(Beginning of DATA UNDER STUDY)

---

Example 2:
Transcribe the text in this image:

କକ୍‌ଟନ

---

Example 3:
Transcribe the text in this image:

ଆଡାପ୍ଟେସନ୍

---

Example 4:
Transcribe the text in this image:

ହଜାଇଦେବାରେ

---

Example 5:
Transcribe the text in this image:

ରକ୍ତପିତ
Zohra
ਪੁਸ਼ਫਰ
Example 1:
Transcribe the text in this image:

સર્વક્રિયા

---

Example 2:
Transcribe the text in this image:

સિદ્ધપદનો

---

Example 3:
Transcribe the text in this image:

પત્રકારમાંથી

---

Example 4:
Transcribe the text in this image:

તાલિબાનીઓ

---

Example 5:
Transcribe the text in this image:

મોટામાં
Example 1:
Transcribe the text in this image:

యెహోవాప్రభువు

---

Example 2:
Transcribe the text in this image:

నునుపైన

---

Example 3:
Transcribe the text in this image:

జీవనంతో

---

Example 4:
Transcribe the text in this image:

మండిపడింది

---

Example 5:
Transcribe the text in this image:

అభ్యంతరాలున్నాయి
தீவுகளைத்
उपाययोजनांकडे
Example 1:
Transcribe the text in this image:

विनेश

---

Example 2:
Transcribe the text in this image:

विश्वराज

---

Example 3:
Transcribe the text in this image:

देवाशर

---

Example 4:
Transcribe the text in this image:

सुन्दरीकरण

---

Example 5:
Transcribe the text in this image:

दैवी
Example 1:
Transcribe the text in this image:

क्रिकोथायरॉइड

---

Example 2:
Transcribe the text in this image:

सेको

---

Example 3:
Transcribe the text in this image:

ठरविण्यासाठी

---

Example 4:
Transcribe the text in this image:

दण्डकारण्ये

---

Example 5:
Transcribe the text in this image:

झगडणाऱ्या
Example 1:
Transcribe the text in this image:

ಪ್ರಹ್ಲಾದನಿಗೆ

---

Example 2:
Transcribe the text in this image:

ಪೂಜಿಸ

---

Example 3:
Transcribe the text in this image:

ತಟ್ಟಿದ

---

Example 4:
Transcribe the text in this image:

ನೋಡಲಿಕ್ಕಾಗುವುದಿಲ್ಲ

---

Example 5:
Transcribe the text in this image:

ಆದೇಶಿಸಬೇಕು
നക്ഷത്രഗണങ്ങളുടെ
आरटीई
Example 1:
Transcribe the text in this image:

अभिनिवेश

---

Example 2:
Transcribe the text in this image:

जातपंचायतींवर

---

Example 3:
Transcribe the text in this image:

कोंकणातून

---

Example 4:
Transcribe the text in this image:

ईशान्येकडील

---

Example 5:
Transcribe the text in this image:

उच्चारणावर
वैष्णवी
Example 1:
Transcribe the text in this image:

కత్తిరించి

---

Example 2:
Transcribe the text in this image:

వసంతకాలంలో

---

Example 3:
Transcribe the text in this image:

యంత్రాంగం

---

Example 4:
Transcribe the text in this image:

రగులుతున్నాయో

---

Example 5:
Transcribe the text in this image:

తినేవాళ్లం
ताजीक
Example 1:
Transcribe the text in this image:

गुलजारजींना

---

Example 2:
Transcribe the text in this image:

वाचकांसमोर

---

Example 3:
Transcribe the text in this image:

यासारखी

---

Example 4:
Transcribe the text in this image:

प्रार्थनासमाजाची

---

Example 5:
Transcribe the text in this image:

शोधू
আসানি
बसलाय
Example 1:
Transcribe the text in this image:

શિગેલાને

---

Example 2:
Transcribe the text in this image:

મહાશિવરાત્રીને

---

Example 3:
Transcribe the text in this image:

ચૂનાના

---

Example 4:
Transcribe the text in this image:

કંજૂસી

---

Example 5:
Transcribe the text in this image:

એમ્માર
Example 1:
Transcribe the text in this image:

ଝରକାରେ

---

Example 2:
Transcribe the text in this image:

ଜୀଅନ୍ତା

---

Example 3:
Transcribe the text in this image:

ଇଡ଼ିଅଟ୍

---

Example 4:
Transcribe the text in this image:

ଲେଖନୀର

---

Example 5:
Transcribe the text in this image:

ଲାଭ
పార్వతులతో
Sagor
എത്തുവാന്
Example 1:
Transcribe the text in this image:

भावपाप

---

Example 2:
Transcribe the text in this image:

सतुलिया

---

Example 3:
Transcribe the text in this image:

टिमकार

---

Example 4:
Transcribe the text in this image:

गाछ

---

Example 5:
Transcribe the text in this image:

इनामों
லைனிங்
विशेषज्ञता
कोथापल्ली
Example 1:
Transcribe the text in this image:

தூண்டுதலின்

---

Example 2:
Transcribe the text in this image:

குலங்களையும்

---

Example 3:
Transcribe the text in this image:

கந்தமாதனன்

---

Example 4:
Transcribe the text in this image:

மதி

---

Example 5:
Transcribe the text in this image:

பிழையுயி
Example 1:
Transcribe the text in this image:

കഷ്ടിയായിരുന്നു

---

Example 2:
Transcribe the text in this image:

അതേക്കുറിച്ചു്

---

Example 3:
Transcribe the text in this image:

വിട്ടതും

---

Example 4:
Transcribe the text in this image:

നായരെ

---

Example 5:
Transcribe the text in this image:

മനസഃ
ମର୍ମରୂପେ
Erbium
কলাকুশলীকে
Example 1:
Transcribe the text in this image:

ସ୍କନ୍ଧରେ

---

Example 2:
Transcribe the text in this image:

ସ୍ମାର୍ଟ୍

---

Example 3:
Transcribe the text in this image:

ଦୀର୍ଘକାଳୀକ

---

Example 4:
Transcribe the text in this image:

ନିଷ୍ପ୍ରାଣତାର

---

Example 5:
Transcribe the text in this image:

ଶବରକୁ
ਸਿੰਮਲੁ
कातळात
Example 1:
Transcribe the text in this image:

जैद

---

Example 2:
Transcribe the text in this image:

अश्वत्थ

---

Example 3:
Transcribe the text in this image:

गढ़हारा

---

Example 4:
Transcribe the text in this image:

(End of DATA UNDER STUDY)

WHAT TO WORK ON:
Nothing should be left out: return all of the records exactly.

ANSWER BOX:
---

Example 2:
Transcribe the text in this image:

କକ୍‌ଟନ

---

Example 3:
Transcribe the text in this image:

ଆଡାପ୍ଟେସନ୍

---

Example 4:
Transcribe the text in this image:

ହଜାଇଦେବାରେ

---

Example 5:
Transcribe the text in this image:

ରକ୍ତପିତ
Zohra
ਪੁਸ਼ਫਰ
Example 1:
Transcribe the text in this image:

સર્વક્રિયા

---

Example 2:
Transcribe the text in this image:

સિદ્ધપદનો

---

Example 3:
Transcribe the text in this image:

પત્રકારમાંથી

---

Example 4:
Transcribe the text in this image:

તાલિબાનીઓ

---

Example 5:
Transcribe the text in this image:

મોટામાં
Example 1:
Transcribe the text in this image:

యెహోవాప్రభువు

---

Example 2:
Transcribe the text in this image:

నునుపైన

---

Example 3:
Transcribe the text in this image:

జీవనంతో

---

Example 4:
Transcribe the text in this image:

మండిపడింది

---

Example 5:
Transcribe the text in this image:

అభ్యంతరాలున్నాయి
தீவுகளைத்
उपाययोजनांकडे
Example 1:
Transcribe the text in this image:

विनेश

---

Example 2:
Transcribe the text in this image:

विश्वराज

---

Example 3:
Transcribe the text in this image:

देवाशर

---

Example 4:
Transcribe the text in this image:

सुन्दरीकरण

---

Example 5:
Transcribe the text in this image:

दैवी
Example 1:
Transcribe the text in this image:

क्रिकोथायरॉइड

---

Example 2:
Transcribe the text in this image:

सेको

---

Example 3:
Transcribe the text in this image:

ठरविण्यासाठी

---

Example 4:
Transcribe the text in this image:

दण्डकारण्ये

---

Example 5:
Transcribe the text in this image:

झगडणाऱ्या
Example 1:
Transcribe the text in this image:

ಪ್ರಹ್ಲಾದನಿಗೆ

---

Example 2:
Transcribe the text in this image:

ಪೂಜಿಸ

---

Example 3:
Transcribe the text in this image:

ತಟ್ಟಿದ

---

Example 4:
Transcribe the text in this image:

ನೋಡಲಿಕ್ಕಾಗುವುದಿಲ್ಲ

---

Example 5:
Transcribe the text in this image:

ಆದೇಶಿಸಬೇಕು
നക്ഷത്രഗണങ്ങളുടെ
आरटीई
Example 1:
Transcribe the text in this image:

अभिनिवेश

---

Example 2:
Transcribe the text in this image:

जातपंचायतींवर

---

Example 3:
Transcribe the text in this image:

कोंकणातून

---

Example 4:
Transcribe the text in this image:

ईशान्येकडील

---

Example 5:
Transcribe the text in this image:

उच्चारणावर
वैष्णवी
Example 1:
Transcribe the text in this image:

కత్తిరించి

---

Example 2:
Transcribe the text in this image:

వసంతకాలంలో

---

Example 3:
Transcribe the text in this image:

యంత్రాంగం

---

Example 4:
Transcribe the text in this image:

రగులుతున్నాయో

---

Example 5:
Transcribe the text in this image:

తినేవాళ్లం
ताजीक
Example 1:
Transcribe the text in this image:

गुलजारजींना

---

Example 2:
Transcribe the text in this image:

वाचकांसमोर

---

Example 3:
Transcribe the text in this image:

यासारखी

---

Example 4:
Transcribe the text in this image:

प्रार्थनासमाजाची

---

Example 5:
Transcribe the text in this image:

शोधू
আসানি
बसलाय
Example 1:
Transcribe the text in this image:

શિગેલાને

---

Example 2:
Transcribe the text in this image:

મહાશિવરાત્રીને

---

Example 3:
Transcribe the text in this image:

ચૂનાના

---

Example 4:
Transcribe the text in this image:

કંજૂસી

---

Example 5:
Transcribe the text in this image:

એમ્માર
Example 1:
Transcribe the text in this image:

ଝରକାରେ

---

Example 2:
Transcribe the text in this image:

ଜୀଅନ୍ତା

---

Example 3:
Transcribe the text in this image:

ଇଡ଼ିଅଟ୍

---

Example 4:
Transcribe the text in this image:

ଲେଖନୀର

---

Example 5:
Transcribe the text in this image:

ଲାଭ
పార్వతులతో
Sagor
എത്തുവാന്
Example 1:
Transcribe the text in this image:

भावपाप

---

Example 2:
Transcribe the text in this image:

सतुलिया

---

Example 3:
Transcribe the text in this image:

टिमकार

---

Example 4:
Transcribe the text in this image:

गाछ

---

Example 5:
Transcribe the text in this image:

इनामों
லைனிங்
विशेषज्ञता
कोथापल्ली
Example 1:
Transcribe the text in this image:

தூண்டுதலின்

---

Example 2:
Transcribe the text in this image:

குலங்களையும்

---

Example 3:
Transcribe the text in this image:

கந்தமாதனன்

---

Example 4:
Transcribe the text in this image:

மதி

---

Example 5:
Transcribe the text in this image:

பிழையுயி
Example 1:
Transcribe the text in this image:

കഷ്ടിയായിരുന്നു

---

Example 2:
Transcribe the text in this image:

അതേക്കുറിച്ചു്

---

Example 3:
Transcribe the text in this image:

വിട്ടതും

---

Example 4:
Transcribe the text in this image:

നായരെ

---

Example 5:
Transcribe the text in this image:

മനസഃ
ମର୍ମରୂପେ
Erbium
কলাকুশলীকে
Example 1:
Transcribe the text in this image:

ସ୍କନ୍ଧରେ

---

Example 2:
Transcribe the text in this image:

ସ୍ମାର୍ଟ୍

---

Example 3:
Transcribe the text in this image:

ଦୀର୍ଘକାଳୀକ

---

Example 4:
Transcribe the text in this image:

ନିଷ୍ପ୍ରାଣତାର

---

Example 5:
Transcribe the text in this image:

ଶବରକୁ
ਸਿੰਮਲੁ
कातळात
Example 1:
Transcribe the text in this image:

जैद

---

Example 2:
Transcribe the text in this image:

अश्वत्थ

---

Example 3:
Transcribe the text in this image:

गढ़हारा

---

Example 4:
Transcribe the text in this image:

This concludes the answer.